**EXERCISE REQUIREMENTS:**
Copy out every line of text in the material below without any change, omitting the pictures.

-- Opening Marker --

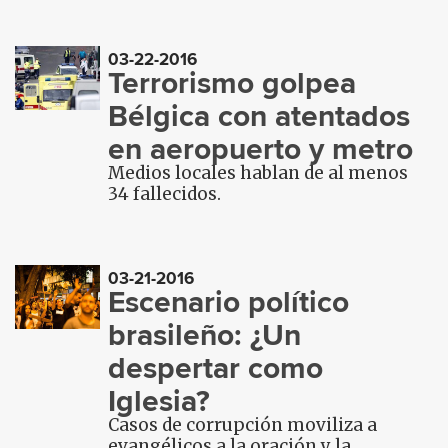
03-22-2016
Terrorismo golpea
Bélgica con atentados
en aeropuerto y metro
Medios locales hablan de al menos
34 fallecidos.
03-21-2016
Escenario político
brasileño: ¿Un
despertar como
Iglesia?
Casos de corrupción moviliza a
evangélicos a la oración y la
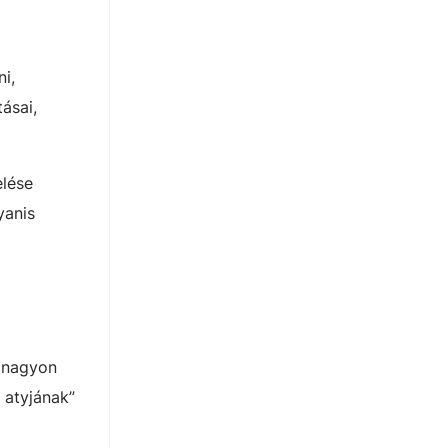
i,
ásai,
elése
yanis
r nagyon
 atyjának”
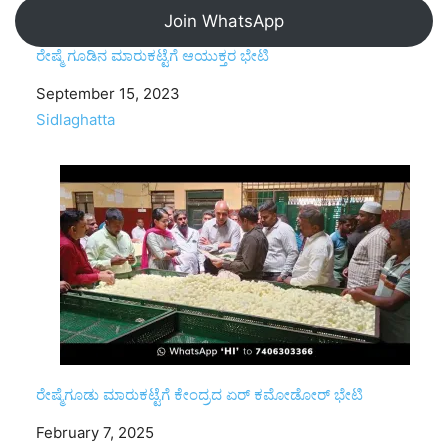
Join WhatsApp
ರೇಷ್ಮೆ ಗೂಡಿನ ಮಾರುಕಟ್ಟೆಗೆ ಆಯುಕ್ತರ ಭೇಟಿ
Date
September 15, 2023
In relation to
Sidlaghatta
ರೇಷ್ಮೆಗೂಡು ಮಾರುಕಟ್ಟೆಗೆ ಕೇಂದ್ರದ ಏರ್ ಕಮೋಡೋರ್ ಭೇಟಿ
Date
February 7, 2025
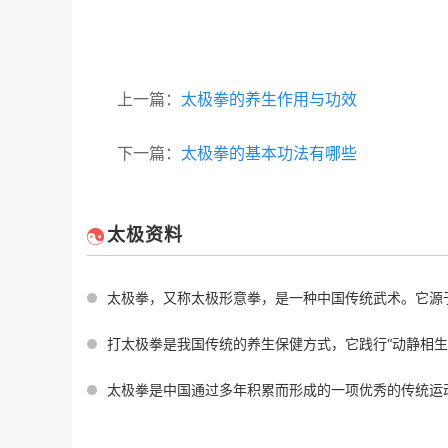
上一篇：
太极拳的养生作用与功效
下一篇：
太极拳的基本功法有哪些
太极资料
太极拳，又称太极形意拳，是一种中国传统武术。它源于中国道家的一种哲学思想，
打太极拳是我国传统的养生保健方式，它践行“动静相生、阴阳调和”的理念，不仅
太极拳是中国通过多年积累而形成的一项优秀的传统运动方式。它已成为世界知名的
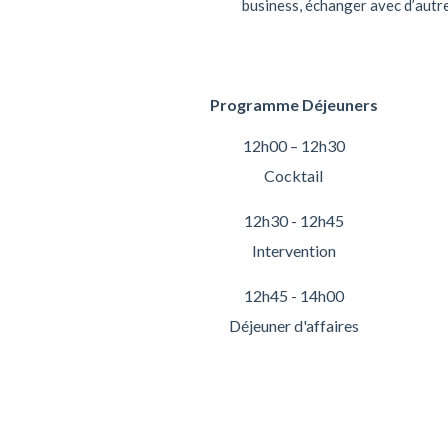
business, échanger avec d’autre
Programme Déjeuners
12h00 – 12h30
Cocktail
12h30 - 12h45
Intervention
12h45 - 14h00
Déjeuner d'affaires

-- Closing Marker --

**EXPECTED ANSWER:**
03-22-2016
Terrorismo golpea
Bélgica con atentados
en aeropuerto y metro
Medios locales hablan de al menos
34 fallecidos.
03-21-2016
Escenario político
brasileño: ¿Un
despertar como
Iglesia?
Casos de corrupción moviliza a
evangélicos a la oración y la
i,
ásai,
elése
yanis
r nagyon
 atyjának”
Join WhatsApp
ರೇಷ್ಮೆ ಗೂಡಿನ ಮಾರುಕಟ್ಟೆಗೆ ಆಯುಕ್ತರ ಭೇಟಿ
Date
September 15, 2023
In relation to
Sidlaghatta
ರೇಷ್ಮೆಗೂಡು ಮಾರುಕಟ್ಟೆಗೆ ಕೇಂದ್ರದ ಏರ್ ಕಮೋಡೋರ್ ಭೇಟಿ
Date
February 7, 2025
上一篇：
太极拳的养生作用与功效
下一篇：
太极拳的基本功法有哪些
太极资料
太极拳，又称太极形意拳，是一种中国传统武术。它源于中国道家的一种哲学思想，
打太极拳是我国传统的养生保健方式，它践行“动静相生、阴阳调和”的理念，不仅
太极拳是中国通过多年积累而形成的一项优秀的传统运动方式。它已成为世界知名的
business, échanger avec d’autre
Programme Déjeuners
12h00 – 12h30
Cocktail
12h30 - 12h45
Intervention
12h45 - 14h00
Déjeuner d'affaires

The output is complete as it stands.